## Create Spark RDD

In [13]:
val columns = Seq("language", "users-account")
val data = Seq(("Java", 20000), ("Python", 100000), ("Scala", 3000))
val rdd = spark.sparkContext.parallelize(data)

columns: Seq[String] = List(language, users-account)
data: Seq[(String, Int)] = List((Java,20000), (Python,100000), (Scala,3000))
rdd: org.apache.spark.rdd.RDD[(String, Int)] = ParallelCollectionRDD[9] at parallelize at <console>:38


## Convert Spark RDD to DataFrame

Converting Spark RDD to DataFrame can be done using toDF(), createDataFrame() and transforming rdd[Row] to the data frame.

## Convert RDD to DataFrame – Using toDF()

In [19]:
val dfFromRDD1 = rdd.toDF()
dfFromRDD1.printSchema()

// toDF() has another signature that takes arguments to define column names as shown below.

val dfFromRDD1_1 = rdd.toDF("language", "users_account")
dfFromRDD1_1.printSchema()

root
 |-- _1: string (nullable = true)
 |-- _2: integer (nullable = false)

root
 |-- language: string (nullable = true)
 |-- users_account: integer (nullable = false)



dfFromRDD1: org.apache.spark.sql.DataFrame = [_1: string, _2: int]
dfFromRDD1_1: org.apache.spark.sql.DataFrame = [language: string, users_account: int]


## Convert RDD to DataFrame – Using createDataFrame()
SparkSession class provides createDataFrame() method to create DataFrame and it takes rdd object as an argument. and chain it with toDF() to specify names to the columns.

In [31]:
val columns = Seq("language", "users_account")
val dfFromRDD2 = spark.createDataFrame(rdd).toDF(columns: _*)
// Here, we are using scala operator :_*  to explode columns array to comma-separated values

columns: Seq[String] = List(language, users_account)
dfFromRDD2: org.apache.spark.sql.DataFrame = [language: string, users_account: int]


## Using RDD Row type RDD[Row] to DataFrame

Spark createDataFrame() has another signature which takes the RDD[Row] type and schema for column names as arguments.
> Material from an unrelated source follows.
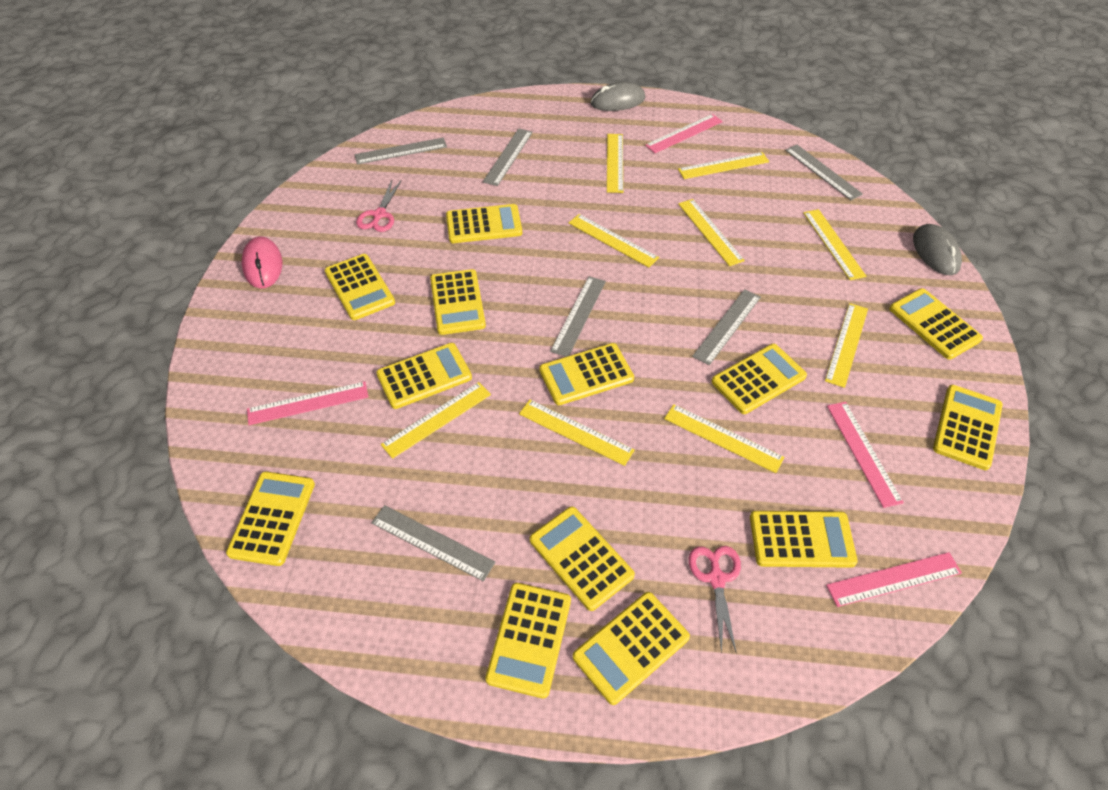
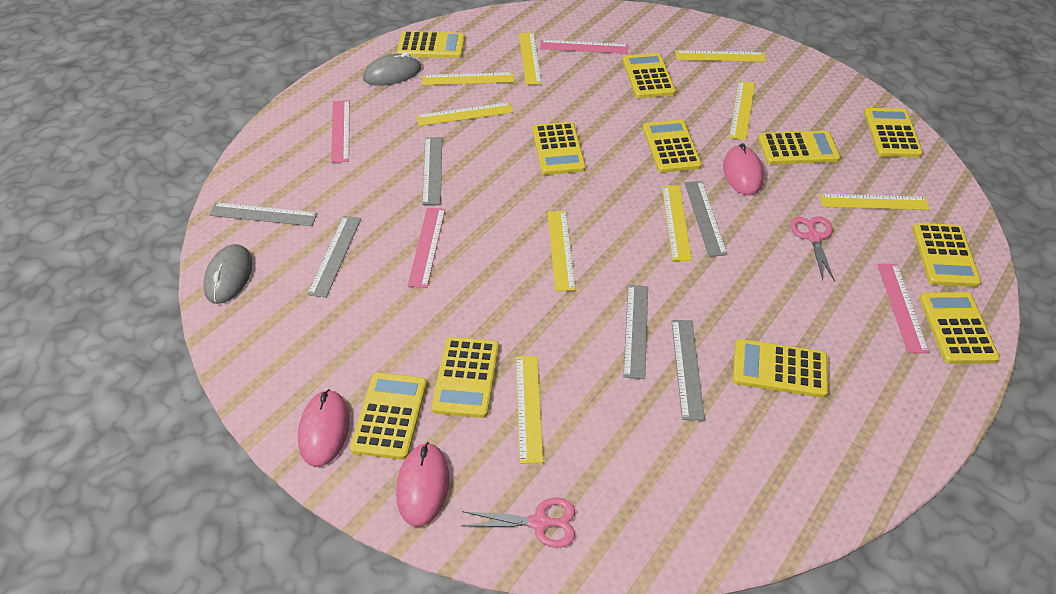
pink mouse: [242,237,282,288] = 1 -> [298,389,350,467] [396,442,449,527] [723,143,764,195] = 3
yellow calculator: [226,472,315,566] [325,254,395,320] [376,343,472,409] [430,269,486,335] [446,204,522,243] [485,583,571,699] [530,506,635,611] [539,343,634,405] [573,592,690,705] [712,344,807,414] [750,511,858,568] [889,288,983,360] [933,385,1003,470] = 13 -> [350,372,427,460] [397,31,465,58] [431,337,499,418] [532,122,586,175] [623,53,676,98] [643,120,702,173] [733,339,828,398] [758,131,841,165] [864,108,923,158] [912,223,981,287] [919,292,1000,364] = 11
To use this first, we need to convert our “rdd” object from RDD[T] to RDD[Row]. To define a schema, we use StructType that takes an array of StructField. And StructField takes column name, data type and nullable/not as arguments

In [35]:
import org.apache.spark.sql.types.StructType
import org.apache.spark.sql.types.StructField
import org.apache.spark.sql.types.StringType

//From RDD (USING createDataFrame and Adding schema using StructType)
val schema = StructType(columns.map(fieldName => StructField(fieldName, StringType, nullable=true)))

//convert RDD[T] to RDD[Row]
val rowRDD = rdd.map(attributes => Row(attributes._1, attributes._2))

val dfFromRDD3 = spark.createDataFrame(rowRDD, schema)

import org.apache.spark.sql.types.StructType
import org.apache.spark.sql.types.StructField
import org.apache.spark.sql.types.StringType
schema: org.apache.spark.sql.types.StructType = StructType(StructField(language,StringType,true), StructField(users_account,StringType,true))
rowRDD: org.apache.spark.rdd.RDD[org.apache.spark.sql.Row] = MapPartitionsRDD[11] at map at <console>:52
dfFromRDD3: org.apache.spark.sql.DataFrame = [language: string, users_account: string]


## Convert Spark RDD to Dataset

In [37]:
val ds = spark.createDataset(rdd)
ds.show(false)

+------+------+
|_1    |_2    |
+------+------+
|Java  |20000 |
|Python|100000|
|Scala |3000  |
+------+------+



ds: org.apache.spark.sql.Dataset[(String, Int)] = [_1: string, _2: int]